Direction 27: Social contract learning

This research direction is focused on enabling AI systems to respect a 'social contact' with multiple stakeholders, including existing institutions such as states, businesses or even all of human civilization. Even if a system is technically acting within the law, there may be unethical actions which a social contract could prevent.

Multi/Multi Control

Direction 28: Reimplementation security

This direction is concerned with individuals modifying or reimplementing AI systems in a multi/multi scenario, in cases were these changes could break the safety of the overall interacting system. Without proper security, unsafe reimplementation by careless or malicious actors could cause all Tier 1 risks.

Direction 29: Human-compatible equilibria

This final research direction is concerned with developing a more realistic understanding of the game-theoretic equilibria where some agents are humans. We want to guarantee that the human agents will not be destroyed or replaced.

Common Side Effects

Most, if not all, of the research directions have a section on side effects which could result from the research. These are often very specific to the research, but there are also some common themes.

The most common potential side effect is the research resulting in a false sense of security. Even if a problem is solved for a weak system or a single system, the problem may not be solved if the system becomes prepotent or in a scenario where there are multiple AI systems. For directions concerned with proofs and formal verification, a result may hold for strict assumptions but not work when more realistic assumptions are used.

A few of the research directions are concerned with allowing the AI to accurately model human decision making and cognition. These directions all have the effect that they may make it easier for an AI system to manipulate humans. Additionally, if an AI can gain a lot of information just from observing a human's actions, this may allow it to rapidly learn a lot of information which may lead to prepotence.

The comprehension research directions often involved the AI system(s) producing a human readable about the internal workings.
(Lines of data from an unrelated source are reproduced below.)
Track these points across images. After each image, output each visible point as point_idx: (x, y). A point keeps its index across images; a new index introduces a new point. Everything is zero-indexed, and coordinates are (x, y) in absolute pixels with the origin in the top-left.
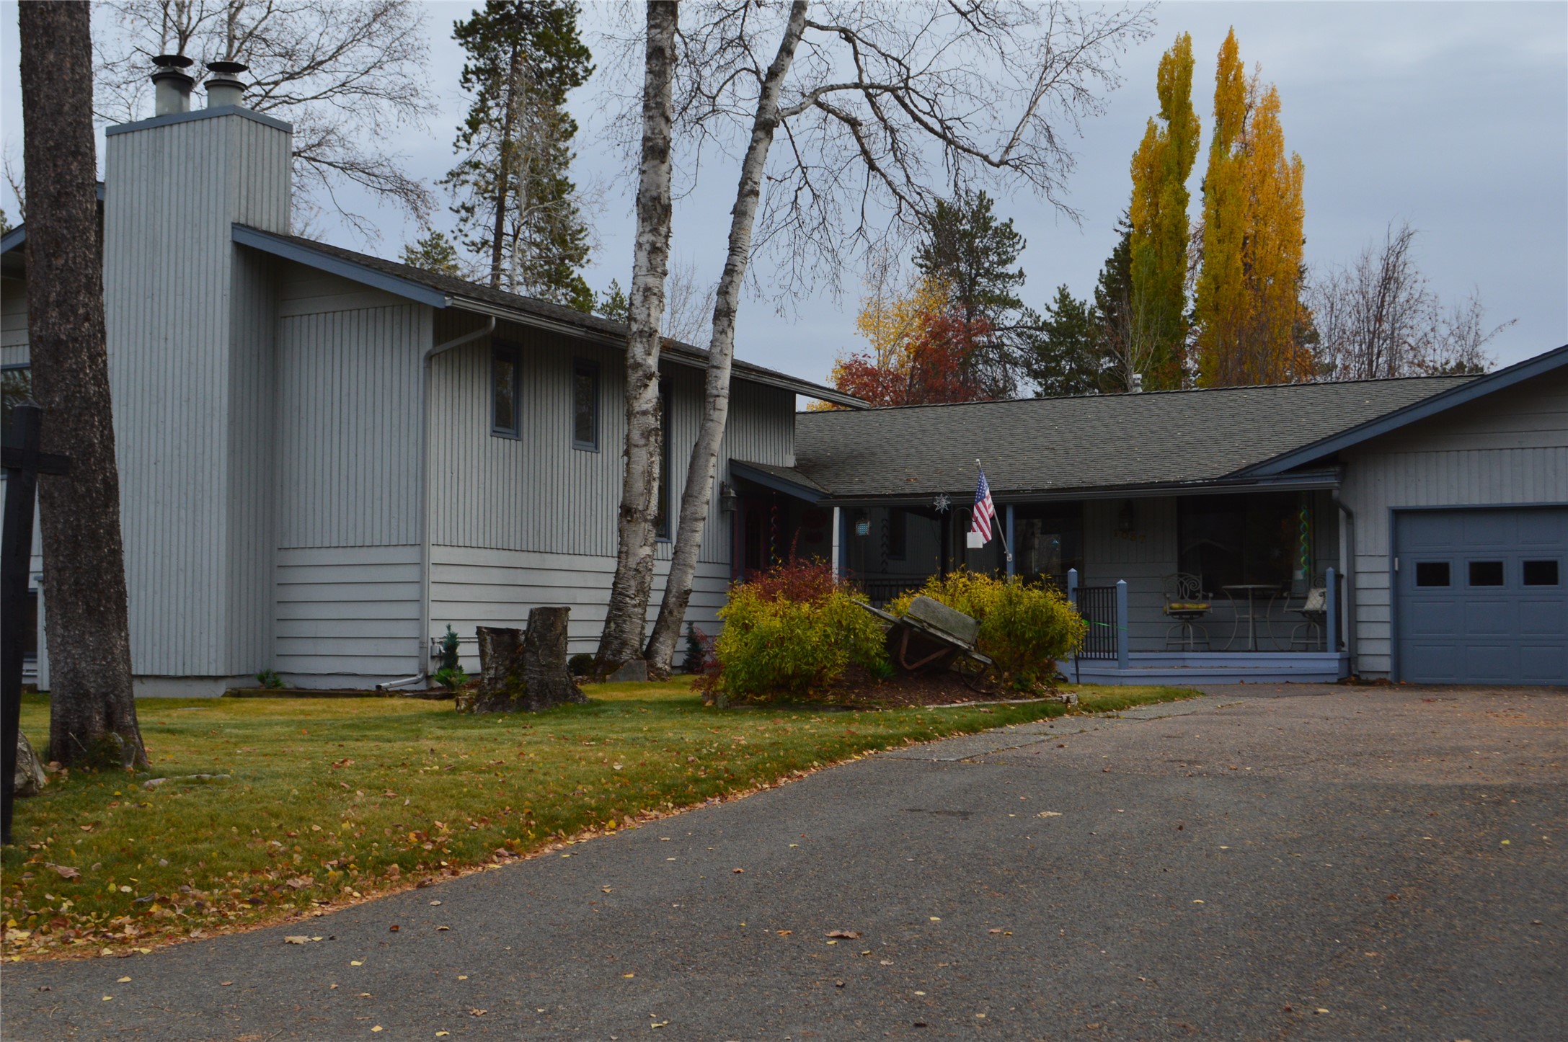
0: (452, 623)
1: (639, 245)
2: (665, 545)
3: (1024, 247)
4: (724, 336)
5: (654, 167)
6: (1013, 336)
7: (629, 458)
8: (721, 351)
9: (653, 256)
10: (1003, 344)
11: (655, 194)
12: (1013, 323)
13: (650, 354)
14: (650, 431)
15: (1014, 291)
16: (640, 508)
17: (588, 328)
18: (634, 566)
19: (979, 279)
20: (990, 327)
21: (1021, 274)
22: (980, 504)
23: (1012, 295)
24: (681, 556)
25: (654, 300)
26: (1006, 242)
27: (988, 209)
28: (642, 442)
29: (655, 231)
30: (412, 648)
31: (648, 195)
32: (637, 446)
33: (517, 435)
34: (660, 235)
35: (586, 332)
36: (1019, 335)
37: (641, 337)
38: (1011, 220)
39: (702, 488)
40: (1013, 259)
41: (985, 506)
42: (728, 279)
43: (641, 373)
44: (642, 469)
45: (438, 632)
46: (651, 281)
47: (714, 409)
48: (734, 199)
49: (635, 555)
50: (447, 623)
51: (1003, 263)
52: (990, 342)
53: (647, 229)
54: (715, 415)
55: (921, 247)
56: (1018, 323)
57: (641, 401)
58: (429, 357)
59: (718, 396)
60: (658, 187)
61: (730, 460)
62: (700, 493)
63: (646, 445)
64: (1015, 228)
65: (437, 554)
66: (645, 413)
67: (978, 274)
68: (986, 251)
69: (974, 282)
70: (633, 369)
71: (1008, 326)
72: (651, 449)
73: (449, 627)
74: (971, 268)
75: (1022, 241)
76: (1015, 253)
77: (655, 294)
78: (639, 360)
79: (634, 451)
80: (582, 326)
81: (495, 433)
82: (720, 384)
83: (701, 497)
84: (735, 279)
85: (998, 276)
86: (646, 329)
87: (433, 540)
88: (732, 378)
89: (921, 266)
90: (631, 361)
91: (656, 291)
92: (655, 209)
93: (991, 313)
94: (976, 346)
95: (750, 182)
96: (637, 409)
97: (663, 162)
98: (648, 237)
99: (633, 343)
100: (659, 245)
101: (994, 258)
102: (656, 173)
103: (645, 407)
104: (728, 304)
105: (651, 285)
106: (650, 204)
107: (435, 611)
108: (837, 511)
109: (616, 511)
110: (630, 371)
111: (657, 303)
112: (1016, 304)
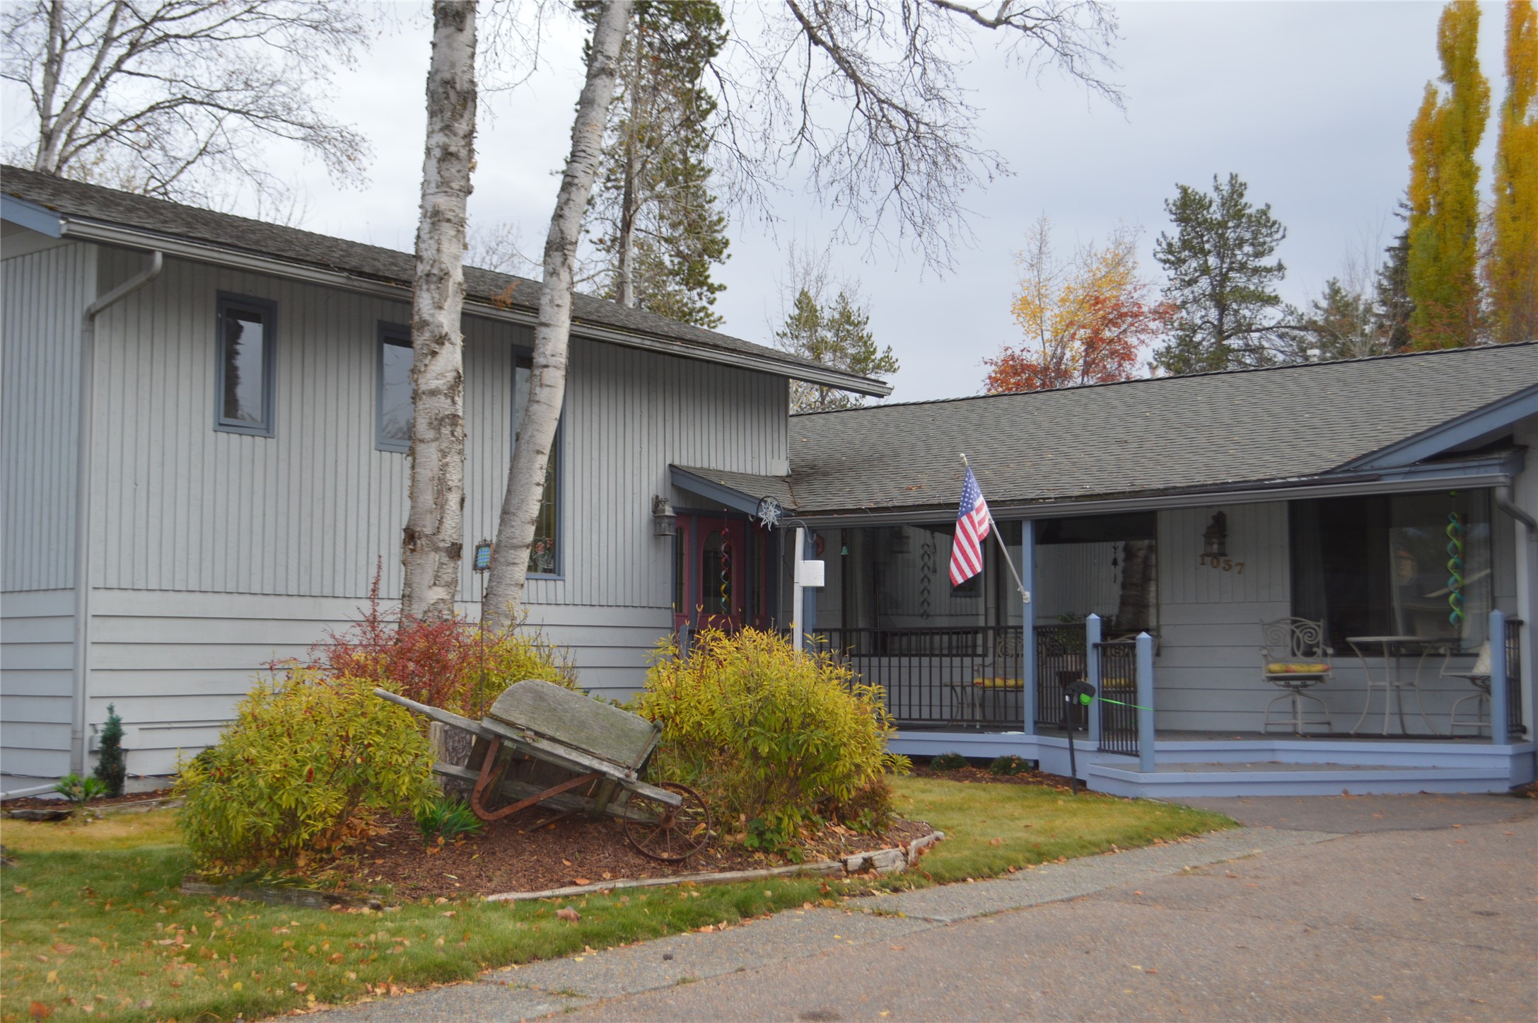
0: (116, 703)
1: (428, 151)
2: (551, 584)
3: (1284, 237)
4: (555, 278)
5: (447, 37)
6: (1273, 337)
7: (414, 459)
8: (551, 301)
9: (445, 165)
10: (1263, 348)
11: (447, 76)
12: (1272, 323)
13: (441, 308)
14: (442, 419)
15: (1272, 286)
16: (428, 531)
17: (350, 271)
18: (420, 616)
19: (1232, 274)
20: (1243, 328)
21: (1280, 267)
22: (965, 519)
23: (1268, 291)
24: (493, 600)
25: (449, 230)
26: (1264, 231)
27: (1241, 195)
28: (430, 435)
29: (447, 129)
30: (61, 738)
31: (438, 78)
32: (422, 441)
33: (268, 430)
34: (455, 135)
35: (348, 278)
36: (1281, 336)
37: (428, 282)
38: (1268, 207)
39: (523, 501)
40: (1271, 250)
41: (972, 522)
42: (565, 196)
43: (427, 335)
44: (430, 474)
45: (98, 716)
46: (443, 201)
47: (541, 385)
48: (583, 82)
49: (421, 599)
50: (107, 703)
51: (1258, 255)
52: (1247, 345)
53: (437, 127)
54: (542, 394)
55: (1161, 239)
56: (1279, 323)
57: (429, 376)
58: (91, 317)
59: (546, 366)
60: (453, 65)
61: (671, 466)
62: (519, 508)
63: (436, 439)
64: (1273, 215)
65: (100, 602)
66: (433, 393)
67: (1231, 269)
68: (1240, 243)
69: (1225, 278)
70: (418, 330)
71: (1267, 326)
72: (444, 446)
73: (111, 709)
74: (1223, 262)
75: (1281, 230)
76: (1274, 244)
77: (449, 221)
78: (426, 317)
79: (421, 448)
80: (342, 269)
81: (220, 426)
82: (549, 349)
83: (520, 514)
84: (573, 197)
85: (1256, 271)
86: (435, 271)
87: (95, 579)
88: (573, 337)
89: (1165, 262)
90: (416, 318)
91: (450, 215)
92: (447, 98)
93: (1247, 313)
94: (1229, 350)
95: (600, 57)
96: (423, 387)
97: (461, 30)
98: (440, 138)
99: (418, 293)
100: (453, 149)
101: (1247, 249)
102: (450, 46)
103: (434, 384)
104: (562, 232)
105: (443, 207)
106: (441, 90)
107: (97, 684)
108: (800, 533)
109: (398, 536)
110: (415, 333)
111: (453, 233)
112: (1273, 300)
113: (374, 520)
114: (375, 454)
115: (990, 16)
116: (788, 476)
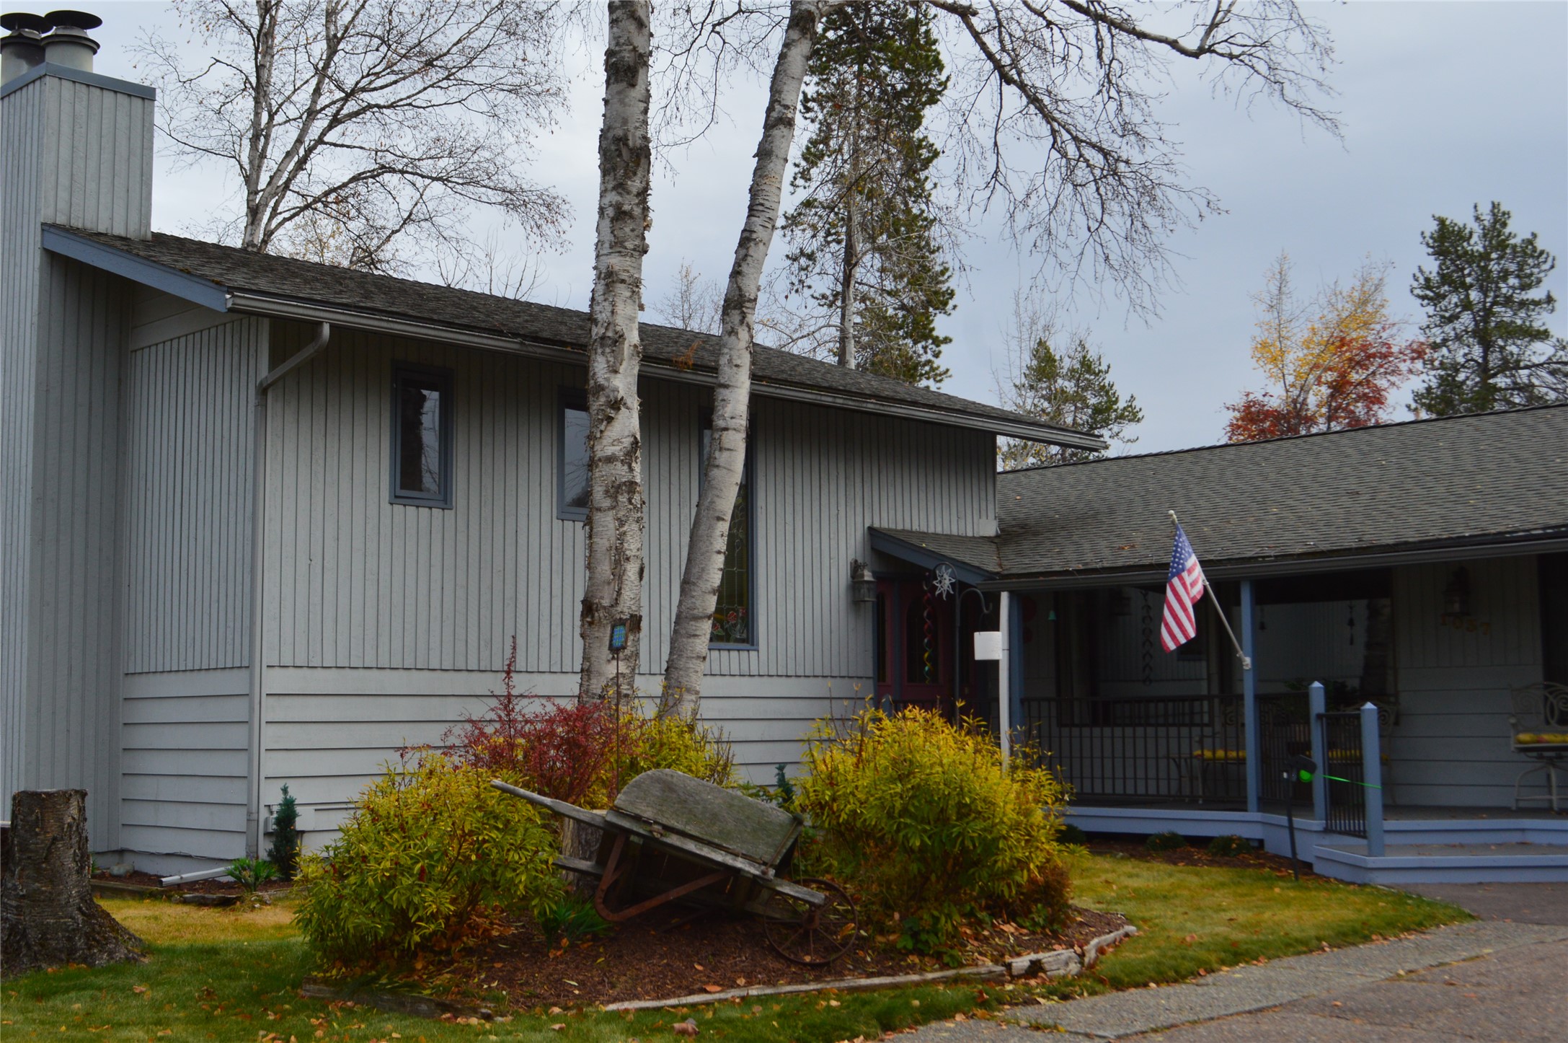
0: (290, 783)
1: (602, 211)
2: (744, 654)
3: (1552, 267)
4: (733, 338)
5: (619, 93)
6: (1544, 374)
7: (591, 529)
8: (730, 361)
9: (618, 225)
10: (1533, 386)
11: (620, 133)
12: (1543, 359)
13: (616, 372)
14: (619, 486)
15: (1541, 320)
16: (606, 602)
17: (524, 337)
18: (599, 691)
19: (1496, 309)
20: (1510, 365)
21: (1549, 300)
22: (1176, 581)
23: (1536, 325)
24: (674, 675)
25: (623, 291)
26: (1530, 261)
27: (1504, 225)
28: (607, 503)
29: (620, 187)
30: (236, 820)
31: (610, 135)
32: (599, 510)
33: (445, 501)
34: (629, 193)
35: (521, 343)
36: (1552, 373)
37: (602, 346)
38: (1534, 235)
39: (703, 570)
40: (1539, 281)
41: (1184, 585)
42: (743, 252)
43: (602, 400)
44: (607, 544)
45: (272, 797)
46: (616, 261)
47: (721, 449)
48: (759, 134)
49: (600, 674)
50: (281, 783)
51: (1524, 287)
52: (1515, 383)
53: (610, 186)
54: (722, 458)
55: (1418, 274)
56: (1550, 358)
57: (605, 442)
58: (263, 391)
59: (726, 429)
60: (625, 121)
61: (871, 529)
62: (699, 578)
63: (613, 508)
64: (1540, 244)
65: (274, 681)
66: (610, 459)
67: (1494, 303)
68: (1505, 275)
69: (1488, 312)
70: (594, 395)
71: (1537, 362)
72: (621, 514)
73: (285, 790)
74: (1486, 296)
75: (1550, 260)
76: (1542, 275)
77: (623, 281)
78: (601, 381)
79: (598, 517)
80: (515, 335)
81: (396, 499)
82: (728, 411)
83: (701, 584)
84: (751, 252)
85: (1523, 304)
86: (610, 334)
87: (270, 657)
88: (754, 399)
89: (1423, 298)
90: (592, 382)
91: (624, 276)
92: (620, 155)
93: (1514, 349)
94: (1495, 388)
95: (777, 107)
96: (599, 454)
97: (633, 85)
98: (613, 197)
99: (593, 356)
100: (626, 208)
101: (1513, 281)
102: (622, 102)
103: (610, 451)
104: (740, 289)
105: (616, 268)
106: (613, 148)
107: (272, 765)
108: (1004, 597)
110: (591, 398)
111: (628, 294)
112: (1543, 335)
113: (557, 591)
114: (557, 523)
115: (1192, 45)
116: (997, 536)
For these directions to be useful, the reports must be an accurate reflection of the system's decision-making process, rather than just a post-hoc rationalization of its actions. Also, for these techniques to be useful the humans reading the reports have to believe them, and must be comfortable/able to talk about the risks from AI systems. Therefore if discourse around AI existential safety is impaired, these comprehension techniques become less useful.

Additional Thoughts

In this report there seem to be two main types of research directions about developing AI; directions which are used for directly building safe AI, and directions for building AI tools which will help us safely develop and use powerful AI. For example, most of the single/single research directions (e.g. transparency and explainability, calibrated confidence reports, preference learning, etc) seem applicable for building safe AI. While towards the end of the report (especially in the multiple stakeholder scenarios) there are more directions related to building AI systems which will hopefully lead to humans making good decisions (e.g. modeling human committee deliberation, moderating human belief disagreements). Both these directions are about developing AI, but it seems useful to consider whether the aim of a research direction is to directly make a safe AI, or to make sure human stakeholders make good decisions around the use of AI. There are also research directions which fit partially into both of these categories or don't fit into either.

In a similar way, as the report progresses from the single/single research directions to multi/multi, the directions move from more concrete ideas related to computer science, and towards broader questions. These broader questions are more general, and cover areas related to decision making and group dynamics which are also relevant to fields outside of AI safety. This is probably to be expected, because almost all the AI safety work has so far been done on single/single delegation scenarios so the current research will dig deeper into specific questions. The more complicated multi agent scenarios have so far had less attention paid to them, and so the research is at an earlier stage and there are fewer specific questions to focus on.